§ Brief A:
In the passage about Trump's statement on Saudi Arabia, how much of the $450 billion did Trump say would go toward military equipment?

§ Source passage:
□ □ □ □

We working folk have no choice but to pay our taxes. And, sorry to
say, we have no control over where it is spent. If we did, human
services, public education and health care for all would be funded far
more than efforts to prop up despots in the world's dictatorships.
The following article is lengthy, and you might want to skip through
it, but it gives a sense of why we Americans are falling behind other
nations in the dispensation of human services.
Carl Jarvis
****
Glenn Greenwald
November 21 2018, 10:01 a.m.
The Intercept
Donald Trump on Tuesday issued a statement proclaiming that,
notwithstanding the anger toward the Saudi Crown Prince over the
gruesome murder of journalist
Jamal Khashoggi, "the United States intends to remain a steadfast
partner of Saudi Arabia to ensure the interests of our country, Israel
and all other
partners in the region." To justify his decision, Trump cited the fact
that "Saudi Arabia is the largest oil producing nation in the world"
and claimed
that "of the $450 billion [the Saudis plan to spend with U.S.
companies], $110 billion will be spent on the purchase of military
equipment from Boeing,
Lockheed Martin, Raytheon and many other great U.S. defense contractors."
This statement instantly and predictably produced pompous
denunciations pretending that Trump's posture was a deviation from, a
grievous violation of,
long-standing U.S. values and foreign policy rather than what it
actually and obviously is: a perfect example – perhaps stated a little
more bluntly and
candidly than usual – of how the U.S. has conducted itself in the
world since at least the end of World War II.

□ □ □ □

Extracted page text data
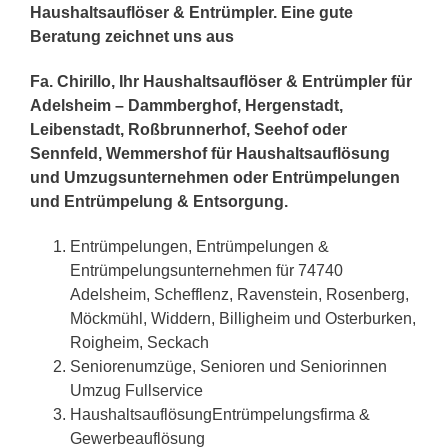
Haushaltsauflöser & Entrümpler. Eine gute
Beratung zeichnet uns aus
Fa. Chirillo, Ihr Haushaltsauflöser & Entrümpler für
Adelsheim – Dammberghof, Hergenstadt,
Leibenstadt, Roßbrunnerhof, Seehof oder
Sennfeld, Wemmershof für Haushaltsauflösung
und Umzugsunternehmen oder Entrümpelungen
und Entrümpelung & Entsorgung.
Entrümpelungen, Entrümpelungen &
Entrümpelungsunternehmen für 74740
Adelsheim, Schefflenz, Ravenstein, Rosenberg,
Möckmühl, Widdern, Billigheim und Osterburken,
Roigheim, Seckach
Seniorenumzüge, Senioren und Seniorinnen
Umzug Fullservice
HaushaltsauflösungEntrümpelungsfirma &
Gewerbeauflösung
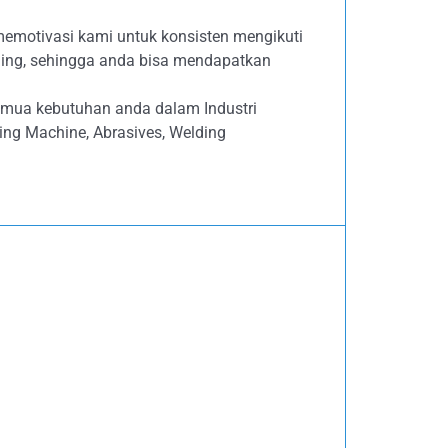
memotivasi kami untuk konsisten mengikuti
ing, sehingga anda bisa mendapatkan
emua kebutuhan anda dalam Industri
tting Machine, Abrasives, Welding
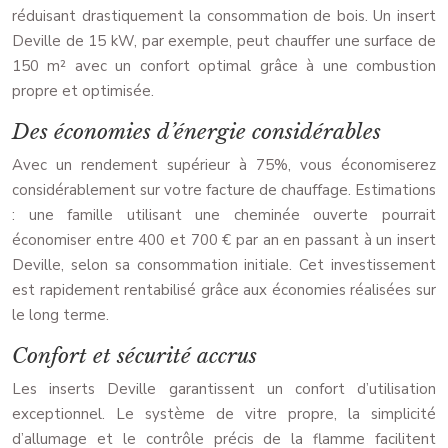
réduisant drastiquement la consommation de bois. Un insert
Deville de 15 kW, par exemple, peut chauffer une surface de
150 m² avec un confort optimal grâce à une combustion
propre et optimisée.
Des économies d’énergie considérables
Avec un rendement supérieur à 75%, vous économiserez
considérablement sur votre facture de chauffage. Estimations
: une famille utilisant une cheminée ouverte pourrait
économiser entre 400 et 700 € par an en passant à un insert
Deville, selon sa consommation initiale. Cet investissement
est rapidement rentabilisé grâce aux économies réalisées sur
le long terme.
Confort et sécurité accrus
Les inserts Deville garantissent un confort d’utilisation
exceptionnel. Le système de vitre propre, la simplicité
d’allumage et le contrôle précis de la flamme facilitent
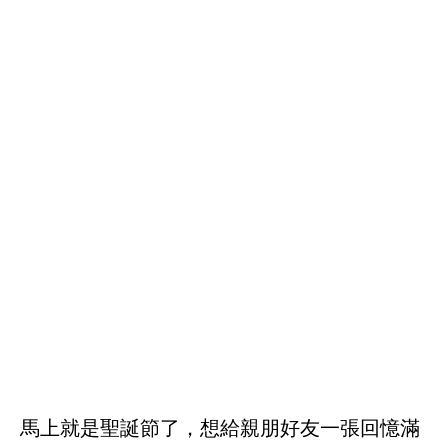
馬上就是聖誕節了，想給親朋好友一張回憶滿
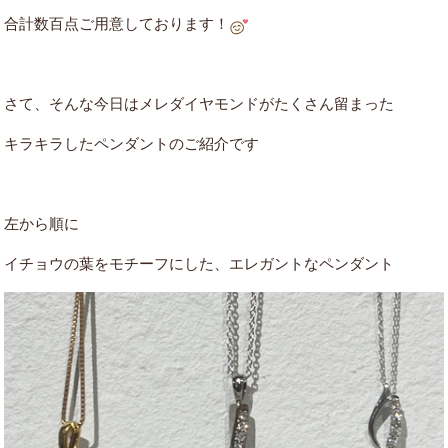
合計数百点ご用意しております！
さて、そんな今日はメレダイヤモンドがたくさん留まった
キラキラしたペンダントのご紹介です
左から順に
イチョウの葉をモチーフにした、エレガントなペンダント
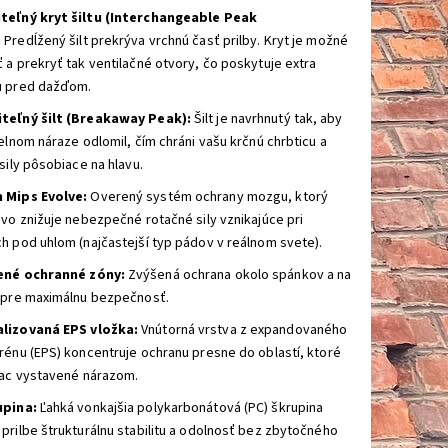
teľný kryt šiltu (Interchangeable Peak
:
Predĺžený šilt prekrýva vrchnú časť prilby. Kryt je možné
 a prekryť tak ventilačné otvory, čo poskytuje extra
u pred dažďom.
teľný šilt (Breakaway Peak):
Šilt je navrhnutý tak, aby
čelnom náraze odlomil, čím chráni vašu krčnú chrbticu a
 sily pôsobiace na hlavu.
 Mips Evolve:
Overený systém ochrany mozgu, ktorý
ivo znižuje nebezpečné rotačné sily vznikajúce pri
h pod uhlom (najčastejší typ pádov v reálnom svete).
ené ochranné zóny:
Zvýšená ochrana okolo spánkov a na
 pre maximálnu bezpečnosť.
lizovaná EPS vložka:
Vnútorná vrstva z expandovaného
rénu (EPS) koncentruje ochranu presne do oblastí, ktoré
iac vystavené nárazom.
upina:
Ľahká vonkajšia polykarbonátová (PC) škrupina
prilbe štrukturálnu stabilitu a odolnosť bez zbytočného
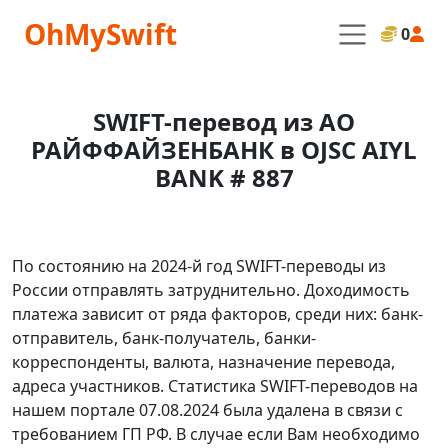
OhMySwift
0
SWIFT-перевод из АО
РАЙФФАЙЗЕНБАНК в OJSC AIYL
BANK # 887
По состоянию на 2024-й год SWIFT-переводы из
России отправлять затруднительно. Доходимость
платежа зависит от ряда факторов, среди них: банк-
отправитель, банк-получатель, банки-
корреспонденты, валюта, назначение перевода,
адреса участников. Статистика SWIFT-переводов на
нашем портале 07.08.2024 была удалена в связи с
требованием ГП РФ. В случае если Вам необходимо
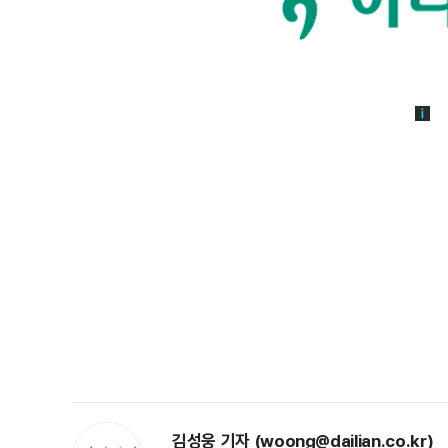
김성웅 기자 (woong@dailian.co.kr)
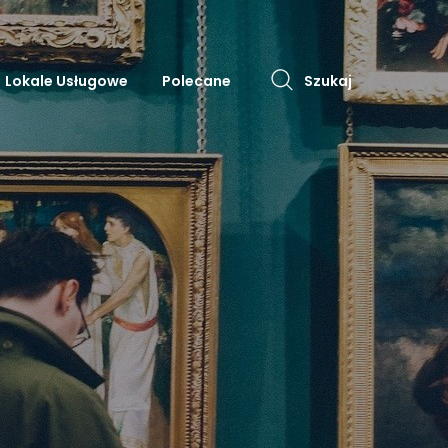
Lokale Usługowe
Polecane
Szukaj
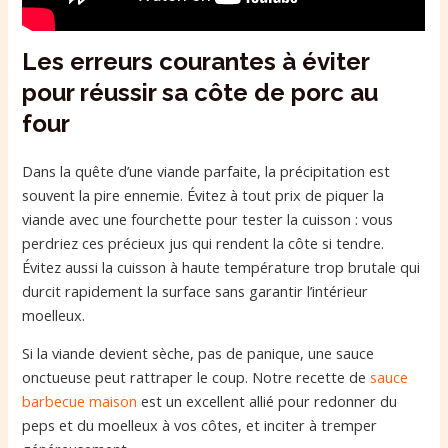
Les erreurs courantes à éviter
pour réussir sa côte de porc au
four
Dans la quête d’une viande parfaite, la précipitation est
souvent la pire ennemie. Évitez à tout prix de piquer la
viande avec une fourchette pour tester la cuisson : vous
perdriez ces précieux jus qui rendent la côte si tendre.
Évitez aussi la cuisson à haute température trop brutale qui
durcit rapidement la surface sans garantir l’intérieur
moelleux.
Si la viande devient sèche, pas de panique, une sauce
onctueuse peut rattraper le coup. Notre recette de
sauce
barbecue maison
est un excellent allié pour redonner du
peps et du moelleux à vos côtes, et inciter à tremper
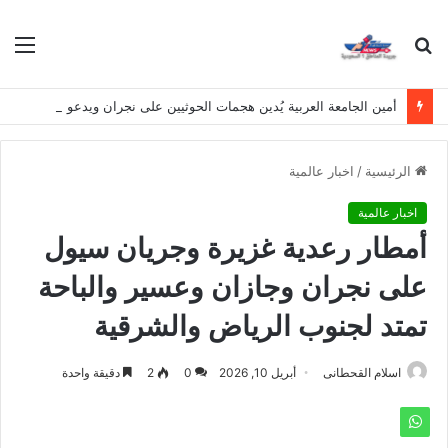
بحث
الق
عن
أمين الجامعة العربية يُدين هجمات الحوثيين على نجران ويدعو لوقف التصعيد
الرئيسية
/
اخبار عالمية
اخبار عالمية
أمطار رعدية غزيرة وجريان سيول
على نجران وجازان وعسير والباحة
تمتد لجنوب الرياض والشرقية
اسلام القحطانى
أبريل 10, 2026
0
2
دقيقة واحدة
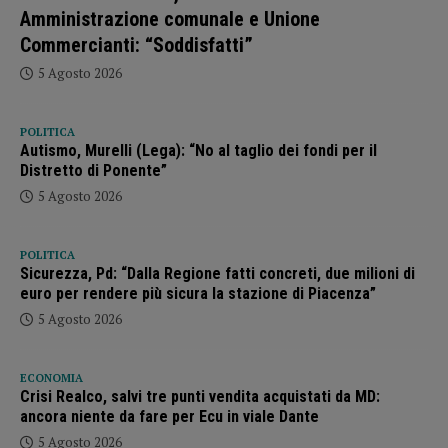
Amministrazione comunale e Unione
Commercianti: “Soddisfatti”
5 Agosto 2026
POLITICA
Autismo, Murelli (Lega): “No al taglio dei fondi per il
Distretto di Ponente”
5 Agosto 2026
POLITICA
Sicurezza, Pd: “Dalla Regione fatti concreti, due milioni di
euro per rendere più sicura la stazione di Piacenza”
5 Agosto 2026
ECONOMIA
Crisi Realco, salvi tre punti vendita acquistati da MD:
ancora niente da fare per Ecu in viale Dante
5 Agosto 2026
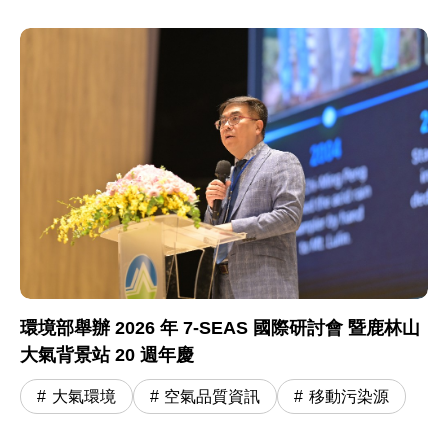
環境部舉辦 2026 年 7-SEAS 國際研討會 暨鹿林山
大氣背景站 20 週年慶
大氣環境
空氣品質資訊
移動污染源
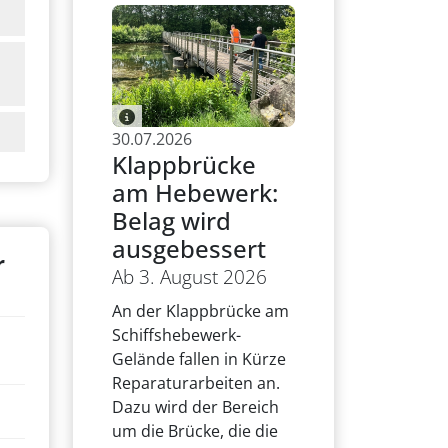
30.07.2026
Klappbrücke
am Hebewerk:
Belag wird
ausgebessert
r
Ab 3. August 2026
An der Klappbrücke am
Schiffshebewerk-
Gelände fallen in Kürze
Reparaturarbeiten an.
Dazu wird der Bereich
um die Brücke, die die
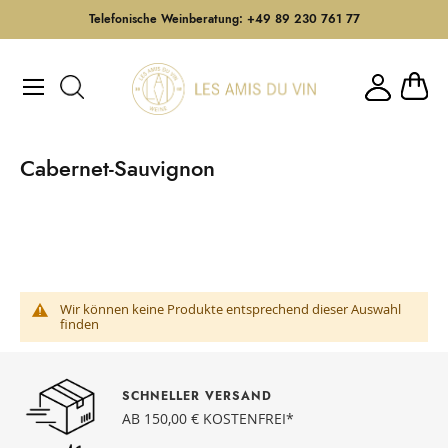
Telefonische Weinberatung: +49 89 230 761 77
Direkt
zum
Mein W
Inhalt
Cabernet-Sauvignon
Wir können keine Produkte entsprechend dieser Auswahl
finden
SCHNELLER VERSAND
AB 150,00 € KOSTENFREI*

□ □ □ □

§ Brief B:
Rewrite everything from the start of the records down to the line containing "Gewerbeauflösung", swapping "Adelsheim" for "Mosbach" and leaving all else unchanged. Leave the pictures out.

§ Expected output A:
$110 billion

§ Expected output B:
Haushaltsauflöser & Entrümpler. Eine gute
Beratung zeichnet uns aus
Fa. Chirillo, Ihr Haushaltsauflöser & Entrümpler für
Mosbach – Dammberghof, Hergenstadt,
Leibenstadt, Roßbrunnerhof, Seehof oder
Sennfeld, Wemmershof für Haushaltsauflösung
und Umzugsunternehmen oder Entrümpelungen
und Entrümpelung & Entsorgung.
Entrümpelungen, Entrümpelungen &
Entrümpelungsunternehmen für 74740
Mosbach, Schefflenz, Ravenstein, Rosenberg,
Möckmühl, Widdern, Billigheim und Osterburken,
Roigheim, Seckach
Seniorenumzüge, Senioren und Seniorinnen
Umzug Fullservice
HaushaltsauflösungEntrümpelungsfirma &
Gewerbeauflösung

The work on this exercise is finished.